In vitro release of trypanocidal drugs from biodegradable implants based on poly(ε-caprolactone) and poly( d,l-lactide)

• Published in: Journal of controlled release Vol. 55; no. 1; pp. 79 - 85
• Main Authors: Lemmouchi, Yahia, Schacht, Etienne, Lootens, Catherine
• Format: Journal Article
• Language: English
• Published: Amsterdam Elsevier B.V 30.10.1998; Elsevier
• Subjects: Antibiotics. Antiinfectious agents. Antiparasitic agents; Antiparasitic agents; Biocompatible Materials; Biodegradable polyesters; Biological and medical sciences; Differential Thermal Analysis; Drug Implants; Ethidium; Ethidium bromide; General pharmacology; In vitro release; Isometamidium chloride; Medical sciences; Molecular Weight; Pharmaceutical technology. Pharmaceutical industry; Pharmacology.

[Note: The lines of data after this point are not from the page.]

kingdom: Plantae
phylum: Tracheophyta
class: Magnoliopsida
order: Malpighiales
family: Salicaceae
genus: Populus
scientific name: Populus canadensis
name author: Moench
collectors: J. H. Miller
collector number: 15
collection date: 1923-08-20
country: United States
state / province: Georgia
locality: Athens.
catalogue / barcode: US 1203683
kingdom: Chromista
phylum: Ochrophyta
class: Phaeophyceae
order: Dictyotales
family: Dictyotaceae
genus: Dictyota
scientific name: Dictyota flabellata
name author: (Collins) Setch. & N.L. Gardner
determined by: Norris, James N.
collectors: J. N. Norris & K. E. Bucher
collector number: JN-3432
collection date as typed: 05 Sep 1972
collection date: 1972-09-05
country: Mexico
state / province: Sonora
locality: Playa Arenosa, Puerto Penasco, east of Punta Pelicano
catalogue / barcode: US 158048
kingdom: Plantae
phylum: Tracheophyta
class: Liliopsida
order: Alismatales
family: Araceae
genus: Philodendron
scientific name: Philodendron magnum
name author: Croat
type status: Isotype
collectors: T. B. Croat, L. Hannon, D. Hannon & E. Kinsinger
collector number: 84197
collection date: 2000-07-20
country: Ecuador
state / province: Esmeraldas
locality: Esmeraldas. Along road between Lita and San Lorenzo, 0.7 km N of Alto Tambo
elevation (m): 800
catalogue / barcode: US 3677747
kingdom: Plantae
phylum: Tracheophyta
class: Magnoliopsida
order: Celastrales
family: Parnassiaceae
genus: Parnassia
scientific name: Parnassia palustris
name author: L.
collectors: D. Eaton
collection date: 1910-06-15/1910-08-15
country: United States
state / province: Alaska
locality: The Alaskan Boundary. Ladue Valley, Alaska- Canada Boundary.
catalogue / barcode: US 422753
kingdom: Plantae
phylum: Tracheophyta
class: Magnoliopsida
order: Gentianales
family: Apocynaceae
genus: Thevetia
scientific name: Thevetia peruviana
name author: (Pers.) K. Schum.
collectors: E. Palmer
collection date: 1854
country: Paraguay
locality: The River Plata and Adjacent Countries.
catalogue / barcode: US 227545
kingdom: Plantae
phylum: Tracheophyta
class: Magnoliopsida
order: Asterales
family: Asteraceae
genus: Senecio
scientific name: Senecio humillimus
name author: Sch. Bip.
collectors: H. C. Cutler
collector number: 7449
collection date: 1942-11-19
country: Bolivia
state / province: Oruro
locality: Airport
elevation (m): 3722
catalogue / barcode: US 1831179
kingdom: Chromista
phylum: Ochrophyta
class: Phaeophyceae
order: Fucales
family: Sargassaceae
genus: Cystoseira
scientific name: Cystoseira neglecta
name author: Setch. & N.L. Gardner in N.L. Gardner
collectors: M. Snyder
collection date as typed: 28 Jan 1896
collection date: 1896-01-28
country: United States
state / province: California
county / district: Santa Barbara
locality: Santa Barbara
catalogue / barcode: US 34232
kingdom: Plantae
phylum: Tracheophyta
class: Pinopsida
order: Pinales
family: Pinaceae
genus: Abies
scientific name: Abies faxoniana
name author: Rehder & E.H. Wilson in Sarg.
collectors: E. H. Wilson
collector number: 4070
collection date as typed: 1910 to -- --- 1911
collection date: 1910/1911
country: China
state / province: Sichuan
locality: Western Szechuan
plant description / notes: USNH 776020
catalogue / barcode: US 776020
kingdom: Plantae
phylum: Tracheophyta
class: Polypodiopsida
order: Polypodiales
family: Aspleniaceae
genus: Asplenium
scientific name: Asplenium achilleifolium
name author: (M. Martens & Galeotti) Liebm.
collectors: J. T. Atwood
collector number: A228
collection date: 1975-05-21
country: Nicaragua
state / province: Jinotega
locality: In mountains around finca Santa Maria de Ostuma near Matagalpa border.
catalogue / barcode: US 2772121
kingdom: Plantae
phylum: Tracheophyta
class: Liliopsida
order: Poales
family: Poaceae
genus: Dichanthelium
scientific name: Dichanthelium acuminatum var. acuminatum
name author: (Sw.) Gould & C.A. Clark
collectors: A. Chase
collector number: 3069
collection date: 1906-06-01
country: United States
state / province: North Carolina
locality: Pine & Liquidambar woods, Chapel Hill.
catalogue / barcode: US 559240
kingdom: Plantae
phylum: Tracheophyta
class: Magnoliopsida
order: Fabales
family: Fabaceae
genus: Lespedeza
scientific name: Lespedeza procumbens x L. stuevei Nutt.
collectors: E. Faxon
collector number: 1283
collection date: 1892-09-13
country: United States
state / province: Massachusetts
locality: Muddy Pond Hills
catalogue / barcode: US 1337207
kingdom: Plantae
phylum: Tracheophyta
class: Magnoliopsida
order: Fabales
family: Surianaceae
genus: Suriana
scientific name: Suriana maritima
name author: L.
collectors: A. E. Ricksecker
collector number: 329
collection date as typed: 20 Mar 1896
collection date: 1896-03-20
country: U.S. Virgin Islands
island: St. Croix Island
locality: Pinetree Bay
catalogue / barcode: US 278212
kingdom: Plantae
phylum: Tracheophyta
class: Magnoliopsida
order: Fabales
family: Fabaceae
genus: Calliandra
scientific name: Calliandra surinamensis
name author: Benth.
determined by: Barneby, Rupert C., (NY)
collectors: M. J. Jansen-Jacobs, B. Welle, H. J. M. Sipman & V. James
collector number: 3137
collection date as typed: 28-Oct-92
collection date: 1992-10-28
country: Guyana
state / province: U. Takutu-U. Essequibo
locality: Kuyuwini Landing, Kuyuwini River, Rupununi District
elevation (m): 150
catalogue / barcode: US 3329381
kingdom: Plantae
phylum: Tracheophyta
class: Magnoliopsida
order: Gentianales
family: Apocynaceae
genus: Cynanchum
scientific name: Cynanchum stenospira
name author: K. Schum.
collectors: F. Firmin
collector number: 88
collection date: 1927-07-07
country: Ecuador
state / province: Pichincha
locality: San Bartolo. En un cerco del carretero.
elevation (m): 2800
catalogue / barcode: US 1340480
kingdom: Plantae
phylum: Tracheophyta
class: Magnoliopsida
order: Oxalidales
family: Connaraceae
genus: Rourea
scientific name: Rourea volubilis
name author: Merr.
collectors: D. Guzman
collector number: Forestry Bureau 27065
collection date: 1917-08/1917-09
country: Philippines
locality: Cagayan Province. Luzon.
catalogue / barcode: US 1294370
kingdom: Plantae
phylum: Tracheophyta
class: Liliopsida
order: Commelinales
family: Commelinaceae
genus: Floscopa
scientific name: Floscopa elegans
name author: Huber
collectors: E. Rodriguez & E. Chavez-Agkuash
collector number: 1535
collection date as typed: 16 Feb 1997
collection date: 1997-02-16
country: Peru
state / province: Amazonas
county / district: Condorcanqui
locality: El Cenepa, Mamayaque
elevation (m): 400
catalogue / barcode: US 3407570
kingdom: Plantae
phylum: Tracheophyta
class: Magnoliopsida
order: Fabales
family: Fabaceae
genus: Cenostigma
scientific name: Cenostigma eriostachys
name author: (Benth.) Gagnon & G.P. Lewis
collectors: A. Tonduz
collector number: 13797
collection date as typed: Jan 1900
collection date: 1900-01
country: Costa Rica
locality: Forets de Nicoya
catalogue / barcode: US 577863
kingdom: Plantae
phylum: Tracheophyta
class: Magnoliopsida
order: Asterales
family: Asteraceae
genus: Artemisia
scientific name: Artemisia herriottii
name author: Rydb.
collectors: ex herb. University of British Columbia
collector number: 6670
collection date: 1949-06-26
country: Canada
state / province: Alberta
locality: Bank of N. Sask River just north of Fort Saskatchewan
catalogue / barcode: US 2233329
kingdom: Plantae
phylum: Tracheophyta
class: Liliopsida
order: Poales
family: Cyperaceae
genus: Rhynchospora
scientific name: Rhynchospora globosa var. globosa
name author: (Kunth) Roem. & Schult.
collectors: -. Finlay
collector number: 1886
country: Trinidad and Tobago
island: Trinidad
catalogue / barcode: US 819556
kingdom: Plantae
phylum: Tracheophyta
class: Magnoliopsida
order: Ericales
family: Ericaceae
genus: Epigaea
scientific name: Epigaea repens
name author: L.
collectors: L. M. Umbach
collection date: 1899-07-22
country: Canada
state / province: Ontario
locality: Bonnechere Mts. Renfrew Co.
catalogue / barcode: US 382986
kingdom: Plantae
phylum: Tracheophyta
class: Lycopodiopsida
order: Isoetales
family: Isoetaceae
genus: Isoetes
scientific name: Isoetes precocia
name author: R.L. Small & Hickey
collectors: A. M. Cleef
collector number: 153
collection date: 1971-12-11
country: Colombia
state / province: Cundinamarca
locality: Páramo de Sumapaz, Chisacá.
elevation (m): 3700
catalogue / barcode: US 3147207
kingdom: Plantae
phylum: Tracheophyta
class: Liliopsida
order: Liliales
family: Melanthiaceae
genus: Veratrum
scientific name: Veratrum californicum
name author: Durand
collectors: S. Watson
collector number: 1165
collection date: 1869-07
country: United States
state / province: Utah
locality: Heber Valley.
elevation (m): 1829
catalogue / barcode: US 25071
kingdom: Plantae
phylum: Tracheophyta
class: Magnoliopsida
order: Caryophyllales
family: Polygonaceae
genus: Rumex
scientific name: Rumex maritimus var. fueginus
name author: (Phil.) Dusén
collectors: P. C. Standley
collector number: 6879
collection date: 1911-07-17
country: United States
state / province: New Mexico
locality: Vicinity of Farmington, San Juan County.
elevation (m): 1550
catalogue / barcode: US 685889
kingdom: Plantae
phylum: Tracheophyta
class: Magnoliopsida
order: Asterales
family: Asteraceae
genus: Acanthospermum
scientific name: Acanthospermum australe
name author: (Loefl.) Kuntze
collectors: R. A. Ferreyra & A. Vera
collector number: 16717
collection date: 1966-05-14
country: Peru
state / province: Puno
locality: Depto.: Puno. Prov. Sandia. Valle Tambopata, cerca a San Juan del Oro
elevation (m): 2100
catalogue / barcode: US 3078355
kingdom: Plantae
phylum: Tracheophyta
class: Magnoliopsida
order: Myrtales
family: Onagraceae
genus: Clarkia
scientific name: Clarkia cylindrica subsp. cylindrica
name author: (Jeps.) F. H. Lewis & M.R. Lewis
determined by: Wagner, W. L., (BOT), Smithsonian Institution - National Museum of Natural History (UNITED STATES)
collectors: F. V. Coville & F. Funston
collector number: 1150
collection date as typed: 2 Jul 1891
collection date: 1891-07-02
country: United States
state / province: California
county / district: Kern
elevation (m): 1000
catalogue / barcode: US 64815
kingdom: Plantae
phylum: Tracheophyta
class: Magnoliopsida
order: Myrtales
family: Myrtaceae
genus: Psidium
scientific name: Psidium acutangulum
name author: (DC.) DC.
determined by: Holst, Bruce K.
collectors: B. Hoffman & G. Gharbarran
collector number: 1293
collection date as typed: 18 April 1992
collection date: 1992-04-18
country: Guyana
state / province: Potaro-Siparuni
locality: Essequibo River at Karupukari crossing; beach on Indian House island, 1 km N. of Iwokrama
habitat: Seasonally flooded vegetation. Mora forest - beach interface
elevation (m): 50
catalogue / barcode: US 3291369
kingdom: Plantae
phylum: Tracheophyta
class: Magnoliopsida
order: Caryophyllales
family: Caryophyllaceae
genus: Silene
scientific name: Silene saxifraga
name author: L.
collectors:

Drug treatments; Phenanthridines; Polyesters - chemistry; Solubility; Trypanocidal Agents - administration & dosage; Trypanosomiasis; Isometamidium chloride; In vitro release; Ethidium bromide; Biodegradable polyesters; Trypanosomiasis; Biodegradation; Pharmaceutical technology; Implant; Ester polymer; In vitro; Lactic acid polymer; Parasiticid; Dosage form; Active ingredient; Diffusion; Osmotic pressure; Polycaprolactone; Release
• ISSN: 0168-3659; 1873-4995
• DOI: 10.1016/S0168-3659(98)00021-2

In this study, commercial available poly(ε-caprolactone)s and poly( d,l-lactide)s of different molecular masses were used. Slow release devices (SRD) were obtained as rods of suitable diameters by extrusion of polymer–drug mixtures (75:25, w/w) which were prepared by the solution casting method. The rods were coated by dipping them in a methylene chloride solution of the core polymer. The in vitro release of the selected drugs, isometamidium chloride (IMM) and ethidium bromide (EtBr) from such rods was carried out in phosphate buffer (PB) pH 7.4 at 37°C. The release data show that the release of IMM is faster than for EtBr. During the first stage, the release of IMM is governed by osmotic pressure whereas the release of EtBr is mainly diffusion controlled. The in vitro release of these drugs is governed by polymer matrix degradation at the later stage of the release process. The in vitro release could be controlled by drug loading, polymer molecular mass, polymer mixtures, coating thickness and device geometry.